“Jacob, where did you just go?”
“Nowhere, I’m still here.”
“Man, I asked you a question minutes ago, and you haven’t flinched. So…where was your mind?” Paul asked.
Not wanting to admit he was thinking about a woman that might just be his imagination, Jacob hesitated in answering. Paul had known him too many years so he would have to come up with something Paul would accept and not push any further.
“I have to decide if it is time to move from here.”
“This has always been home and you more than anyone I know always never wanted to live anywhere else.”
“I know, but there’s an itch to see someplace else.”
“Jacob, I don’t buy that for a moment. The look on your face was not about moving. It was about a person. What gives?”
“Do you believe in ghost?”
“Did you see someone you thought was dead?”
“Something like that. Maybe home is not what it was anymore.”
Paul began to walk away. A quick look over his shoulder at his friend. “No I don’t believe in ghost, and neither do you.” He left Jacob was still holding a bottle of beer that he had never opened.
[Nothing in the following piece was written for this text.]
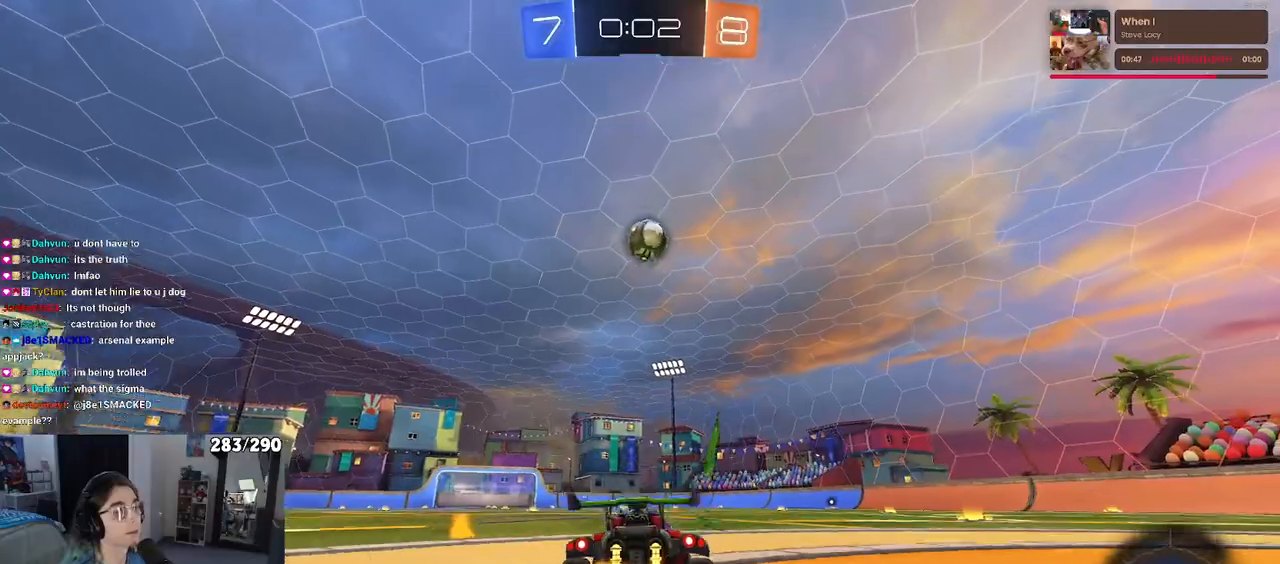
{"buttons": ["R2"], "left_stick": "center", "right_stick": "center", "events": []}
Long after Paul had left Jacob sat, staring in the direction he had seen her. He didn’t know her name, but everything about her seemed so familiar. He had never dated black girls, and once he was grown, he had been married to the same woman for forty years until she died. So why was this woman taking up so much of his time? Well not his time but occupying space in his mind.
Jacob continued to rack his brain for some piece that spoke to him about her. She walked past, gave him a smile and kept walking. It wasn’t as if she had spoken. So he didn’t know the sound of her voice. Maybe that would have helped him place her.
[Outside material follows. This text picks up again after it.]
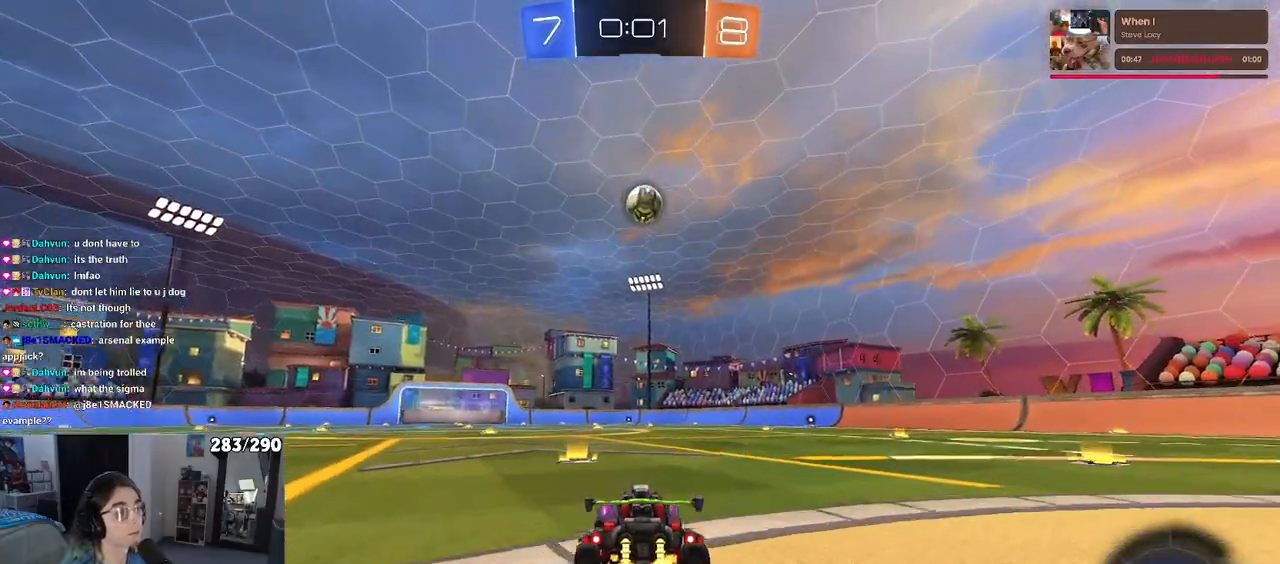
{"buttons": ["R2"], "left_stick": "right", "right_stick": "center", "events": [[133, "left_stick", "left"], [250, "left_stick", "center"], [383, "left_stick", "right"]]}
As he sat, he started down the memory lane of his life. No, he knew she didn’t go to school with him. His elementary, junior high and senior high schools were all-white. Then he had to think about college. As far as he could remember there weren’t any black students at his college. If there were he would have remembered them. He was the big man on campus in those days. He knew everyone or at least everyone knew him.
Then he thought of his work life. Maybe he had seen her in court. There were too many cases in forty years, but something about her said he should remember her. She was unforgettable. Was it her smile, or her walk he asked himself.
His stomach growled. The sound was the reminder he had been sitting for hours and had not eaten. The beer still unopened sat on the table. His body creaked as he stretched and rose from the chair. He had been sitting in one spot too long. That was the horror of getting old. There had been a time he could bounce out of the chair and not feel the aches and pains of his body.
The house was quiet. This was the new norm. No one to nag if he left the door open. Yes, there would be flies inside or maybe a mosquito or two. The kitchen was still a mess from his attempt at breakfast many hours ago. “Yuck, something smells awful in here.” He began to clean the kitchen even as his stomach grumbled and growled.
After washing the dishes and throwing away the food that had been sitting on the counter all day, he made a sandwich. Then he remembers the bottle of beer still on the patio. With his sandwich, he headed back to the patio. A buzz climbed up his spine. It was the same feeling he had had earlier in the day. Then he saw her walking up the beach once again. She smiled and kept walking. Once again she didn’t speak. He watched until he could no longer see her.
Who is she and why does she seem familiar?